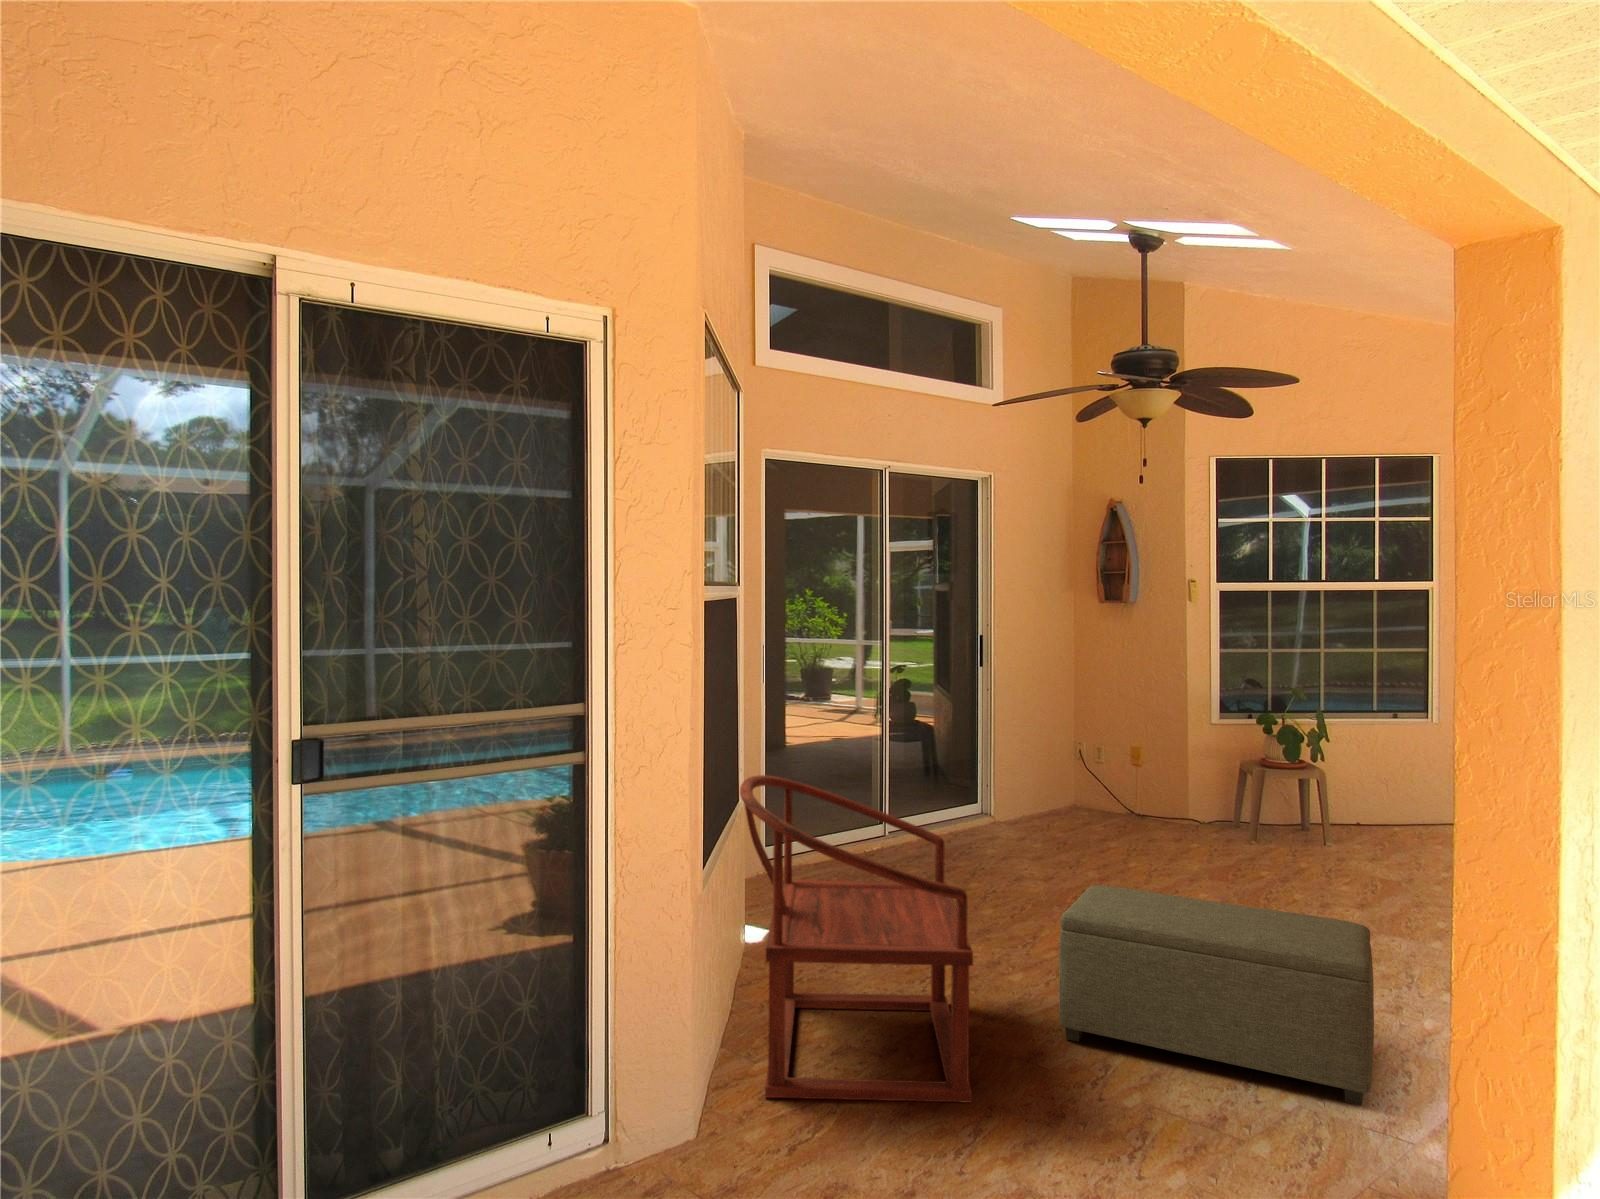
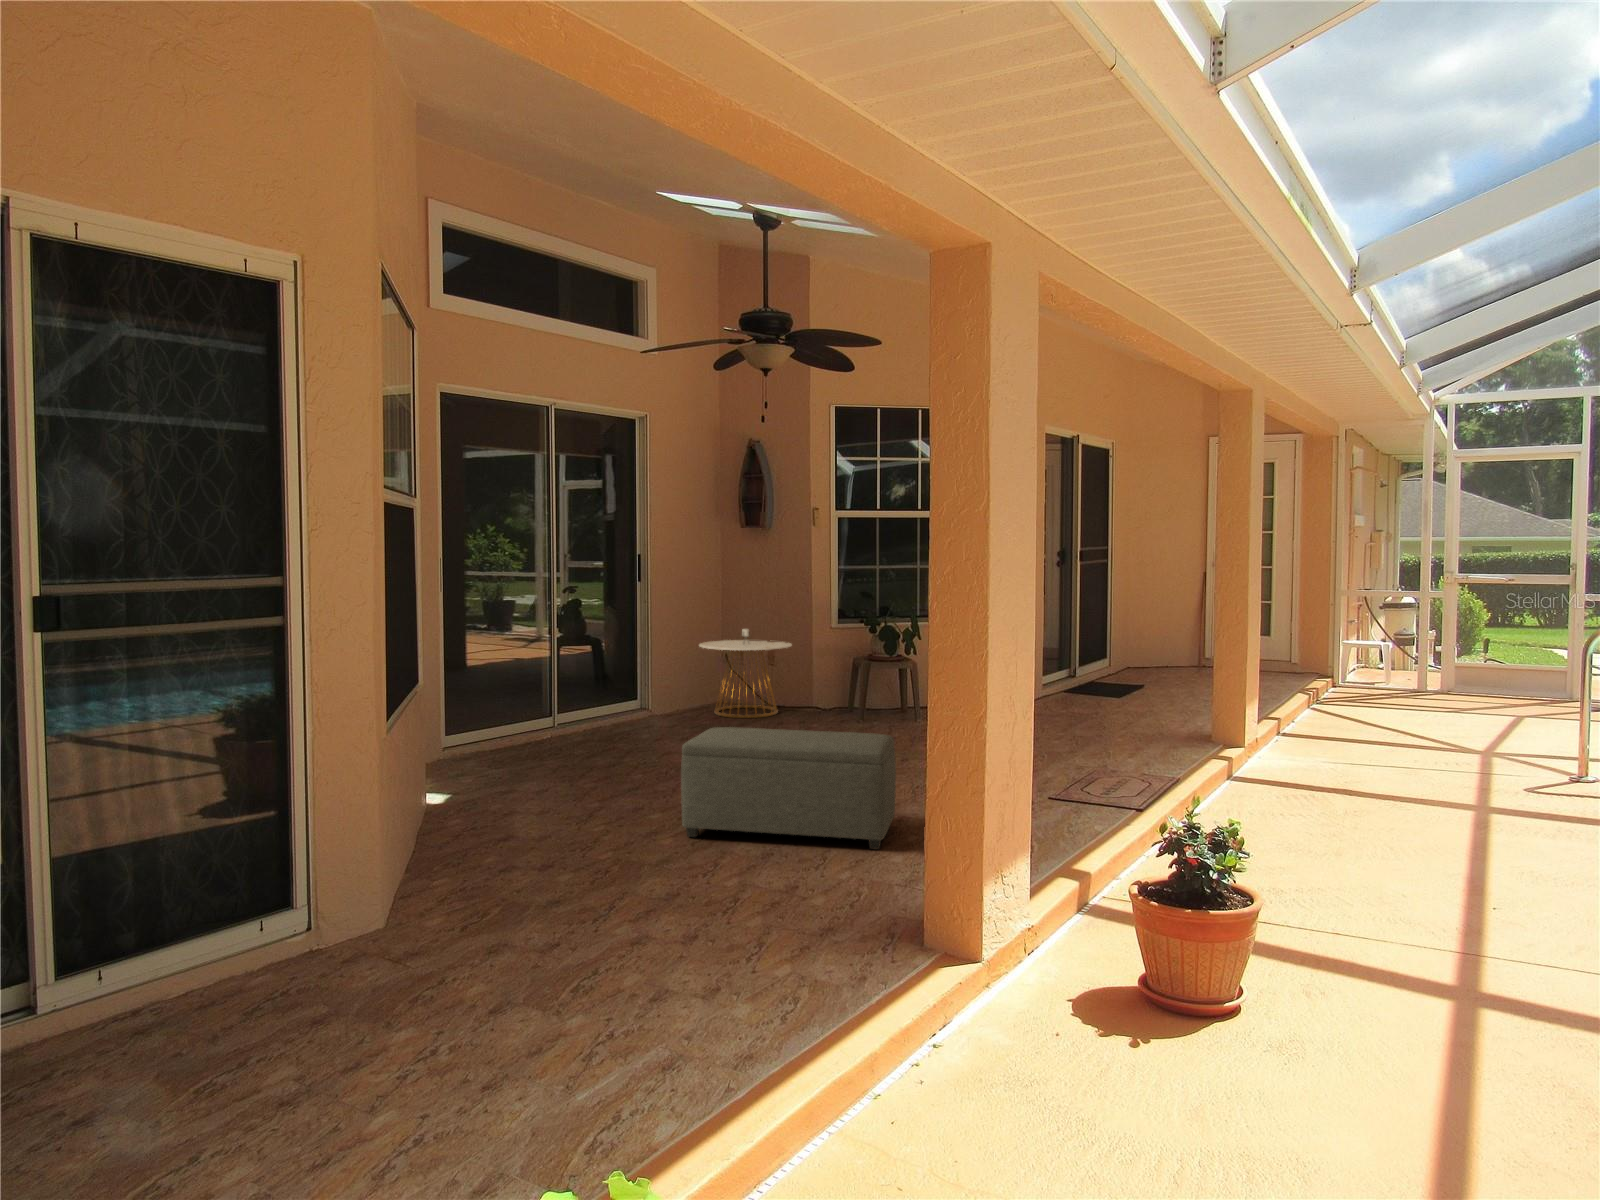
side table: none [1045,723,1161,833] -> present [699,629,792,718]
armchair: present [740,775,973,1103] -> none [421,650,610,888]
- - -
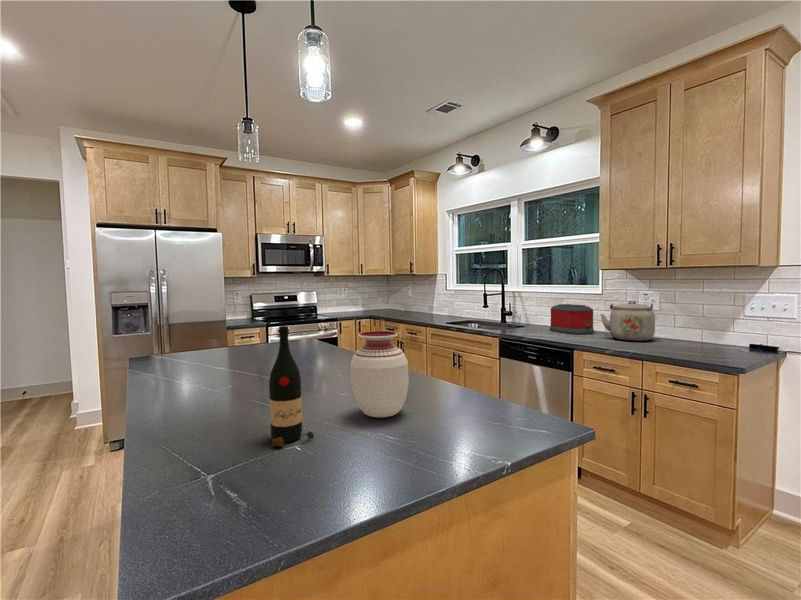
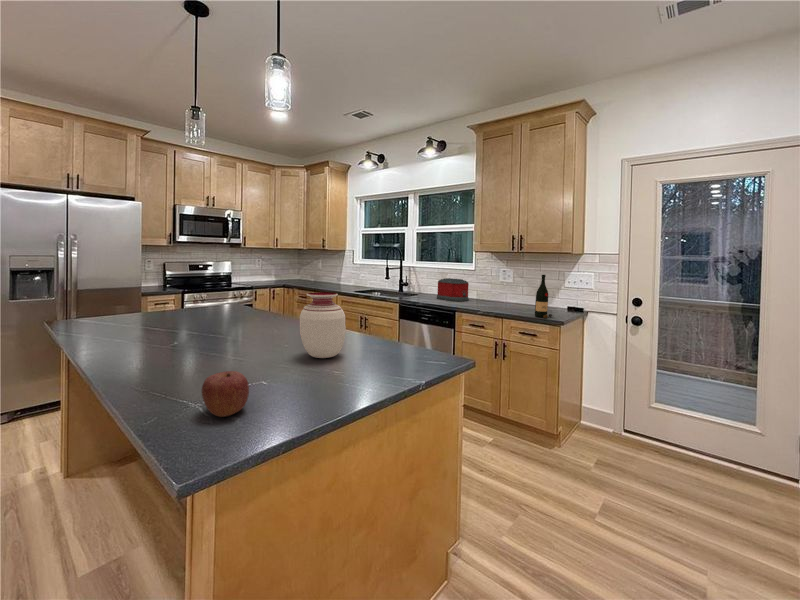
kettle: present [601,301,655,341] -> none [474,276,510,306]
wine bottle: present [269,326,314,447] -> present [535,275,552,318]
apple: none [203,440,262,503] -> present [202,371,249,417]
- - -
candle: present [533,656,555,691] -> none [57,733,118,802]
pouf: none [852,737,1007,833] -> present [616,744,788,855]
- - -
**EXERCISE AIM:** Starting at the line that has "side table: none" and ending at the line that has "armchair: present [740,775,973,1103]", please write out the lines above exactly, leaving out all others.

**SOLUTION:**
side table: none [1045,723,1161,833] -> present [699,629,792,718]
armchair: present [740,775,973,1103] -> none [421,650,610,888]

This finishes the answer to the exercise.